## Input for this task:

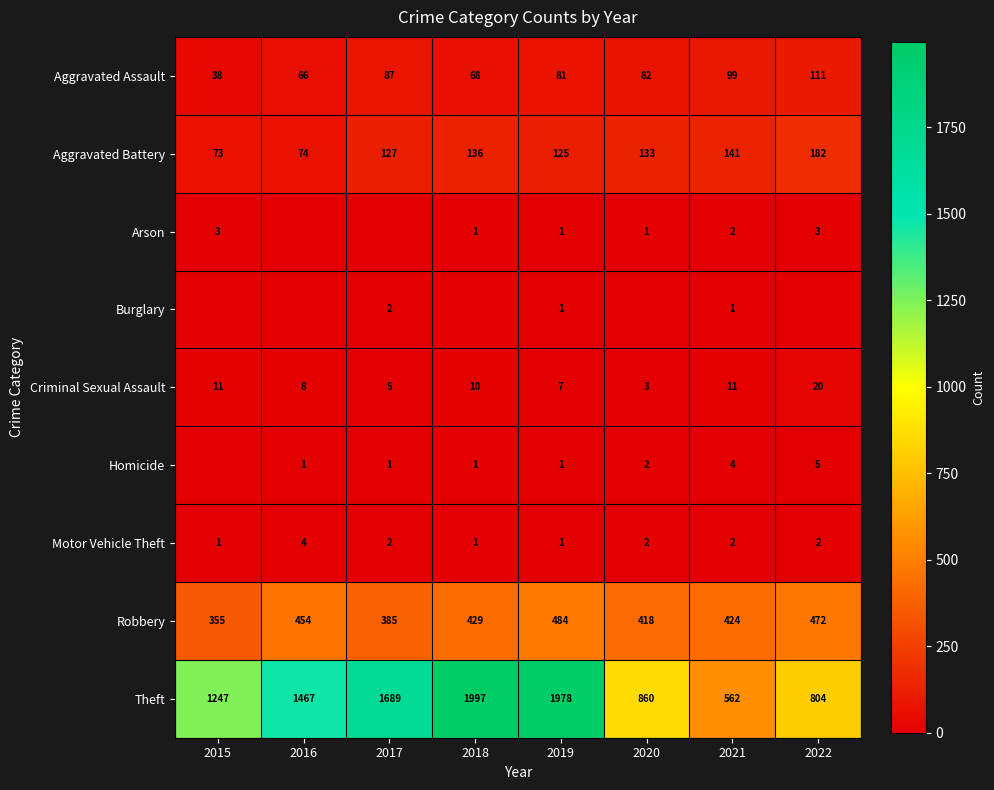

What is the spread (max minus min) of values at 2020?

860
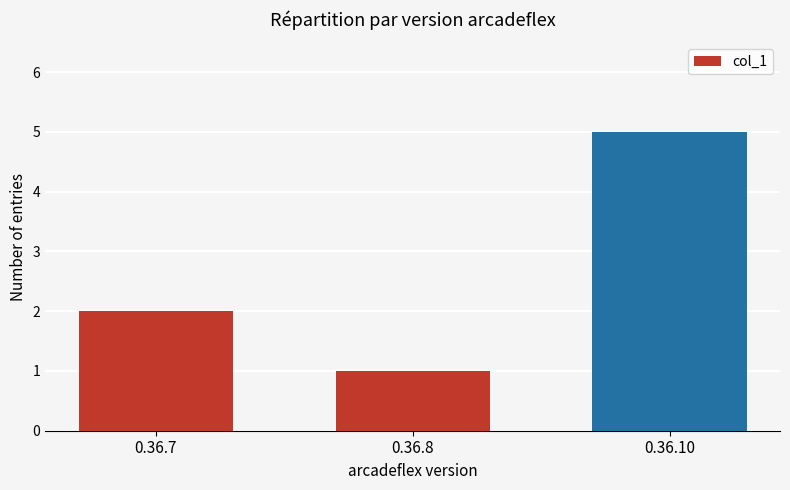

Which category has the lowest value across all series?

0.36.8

## Required action:
Copy all of the lines above word for word, leaving out the pictures.

## Completed exercise:
What is the spread (max minus min) of values at 2020?

860

Which category has the lowest value across all series?

0.36.8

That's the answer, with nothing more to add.